=== Section Start ===

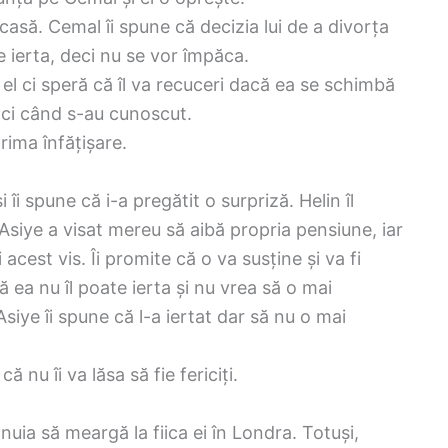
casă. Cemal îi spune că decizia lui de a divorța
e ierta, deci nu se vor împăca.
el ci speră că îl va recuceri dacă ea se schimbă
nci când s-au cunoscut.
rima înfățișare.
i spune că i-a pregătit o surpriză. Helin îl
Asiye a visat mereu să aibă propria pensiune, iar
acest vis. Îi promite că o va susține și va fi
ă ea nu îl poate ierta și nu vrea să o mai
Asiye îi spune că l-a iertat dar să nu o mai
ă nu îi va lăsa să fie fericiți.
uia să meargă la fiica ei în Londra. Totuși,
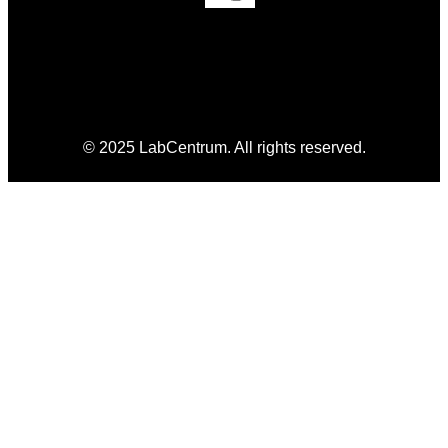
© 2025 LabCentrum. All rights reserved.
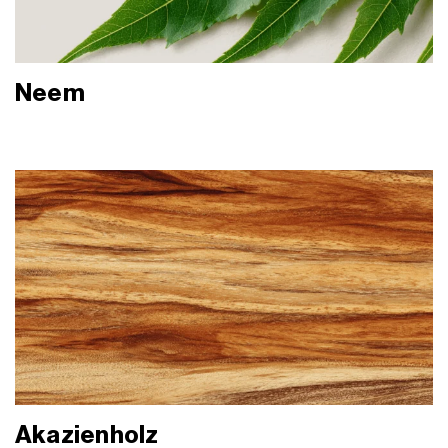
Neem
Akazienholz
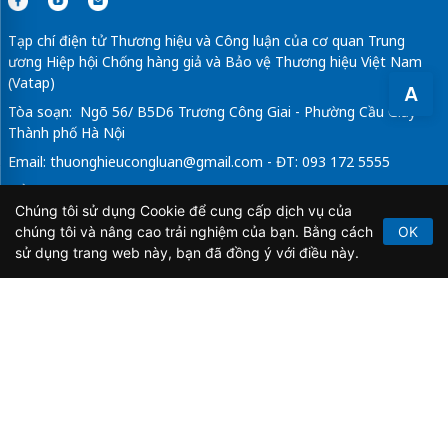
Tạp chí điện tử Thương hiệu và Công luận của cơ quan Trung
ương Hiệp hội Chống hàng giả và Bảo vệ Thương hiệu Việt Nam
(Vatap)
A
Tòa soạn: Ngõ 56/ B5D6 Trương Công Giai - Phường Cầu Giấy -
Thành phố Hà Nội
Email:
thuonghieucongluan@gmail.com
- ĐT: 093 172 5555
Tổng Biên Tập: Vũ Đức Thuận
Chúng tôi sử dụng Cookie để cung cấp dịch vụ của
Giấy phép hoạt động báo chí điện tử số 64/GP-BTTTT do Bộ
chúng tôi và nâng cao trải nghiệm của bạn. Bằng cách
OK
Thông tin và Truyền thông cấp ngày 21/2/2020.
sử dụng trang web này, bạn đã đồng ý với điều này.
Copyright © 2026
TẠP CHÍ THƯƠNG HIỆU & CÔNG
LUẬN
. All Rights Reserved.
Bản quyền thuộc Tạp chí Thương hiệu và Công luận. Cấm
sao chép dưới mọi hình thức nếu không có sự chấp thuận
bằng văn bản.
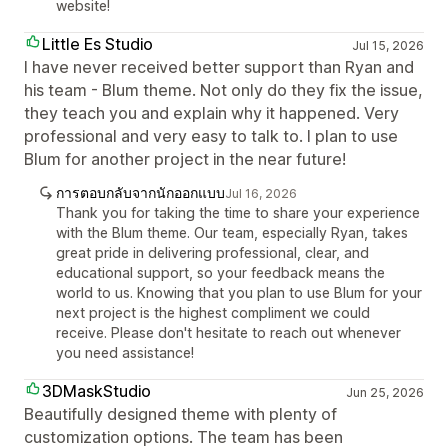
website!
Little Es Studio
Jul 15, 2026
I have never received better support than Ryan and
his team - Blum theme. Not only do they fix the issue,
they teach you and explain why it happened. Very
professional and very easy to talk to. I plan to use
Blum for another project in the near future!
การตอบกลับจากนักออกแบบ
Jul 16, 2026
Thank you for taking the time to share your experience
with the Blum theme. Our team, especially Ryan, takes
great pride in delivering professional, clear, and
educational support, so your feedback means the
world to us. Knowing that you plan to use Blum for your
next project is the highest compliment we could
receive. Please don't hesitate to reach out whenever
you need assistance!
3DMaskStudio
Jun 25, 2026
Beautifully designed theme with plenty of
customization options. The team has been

=== Section End ===

**Exercise requirements:**
Would you print exactly, and only, the lines of the data above from the line with "Tạp chí điện" through the line with "Giấy phép hoạt", inclusive?

**Output:**
Tạp chí điện tử Thương hiệu và Công luận của cơ quan Trung
ương Hiệp hội Chống hàng giả và Bảo vệ Thương hiệu Việt Nam
(Vatap)
A
Tòa soạn: Ngõ 56/ B5D6 Trương Công Giai - Phường Cầu Giấy -
Thành phố Hà Nội
Email:
thuonghieucongluan@gmail.com
- ĐT: 093 172 5555
Tổng Biên Tập: Vũ Đức Thuận
Chúng tôi sử dụng Cookie để cung cấp dịch vụ của
Giấy phép hoạt động báo chí điện tử số 64/GP-BTTTT do Bộ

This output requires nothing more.